● Task description
Identify all lines in the data containing the string "Hein". Copy them out.

● Exercise inputs
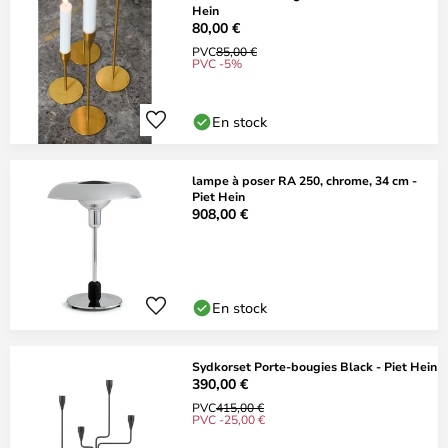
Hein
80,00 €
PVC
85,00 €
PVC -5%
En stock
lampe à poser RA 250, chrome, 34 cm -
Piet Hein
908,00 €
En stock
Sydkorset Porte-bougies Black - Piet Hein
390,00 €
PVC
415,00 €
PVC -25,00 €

---

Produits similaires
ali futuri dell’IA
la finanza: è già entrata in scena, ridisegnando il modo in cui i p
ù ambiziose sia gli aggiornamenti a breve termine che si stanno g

---

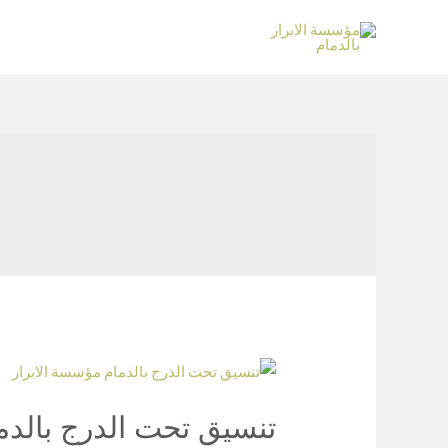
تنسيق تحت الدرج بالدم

● Response box
Hein
Piet Hein
Sydkorset Porte-bougies Black - Piet Hein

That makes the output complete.